European Patent (EP) No. 3295349, entitled “A method and system for verifying integrity of a digital asset using a distributed hash table and a peer-to-peer distributed ledger,” describes a system that uses a standard BCH transaction, with additional metadata, to reference an entry within an external distributed hash table (DHT). To show the integrity of a digital asset, its signatures must align with the signatures on the DHT as well as the signature on the blockchain transaction itself.

The second patent, EP3295362, is for “A method and system for verifying ownership of a digital asset using a distributed hash table and a peer-to-peer distributed ledger.” Just as its name suggests, this invention adds another set of cryptographic operations based on the first patent’s technique to validate a digital asset’s current owner.

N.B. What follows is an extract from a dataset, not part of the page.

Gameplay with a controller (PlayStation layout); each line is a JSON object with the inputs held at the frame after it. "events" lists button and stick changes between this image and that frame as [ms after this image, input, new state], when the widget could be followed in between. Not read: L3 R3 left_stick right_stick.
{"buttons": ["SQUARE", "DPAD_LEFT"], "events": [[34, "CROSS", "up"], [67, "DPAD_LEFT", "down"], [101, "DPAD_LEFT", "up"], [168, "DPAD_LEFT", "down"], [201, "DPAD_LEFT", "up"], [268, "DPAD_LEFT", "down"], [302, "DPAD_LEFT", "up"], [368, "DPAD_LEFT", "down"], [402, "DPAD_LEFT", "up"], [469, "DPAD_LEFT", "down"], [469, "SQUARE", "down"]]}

Finally, there’s EP 3295350. This invention, titled “A method and system for verifying ownership of a digital asset using a distributed hash table and a peer-to-peer distributed ledger,” is described as a logical extension of the technique in EP 3295362, which allows a computer software to check the user’s right to execute it before the software is launched.

Why are these patents being granted? That’s software! Here’s more from Bitcoin News:

The blockchain technologies research and development firm, Nchain, has acquired three new patents that have been issued by the European Patent Office. The company’s latest intellectual property invented by Nchain’s chief scientist, Dr. Craig Wright, cover “digital rights management using blockchain.”

nChain, as we noted here before, seems to be doing nothing but harvesting software patents (even at the EPO where it’s not allowed). It’s even buying patents. Lawsuits to come? It these patents ever get tested in courts (in Europe or elsewhere), expect them to perish. But at what cost to innocent defendants?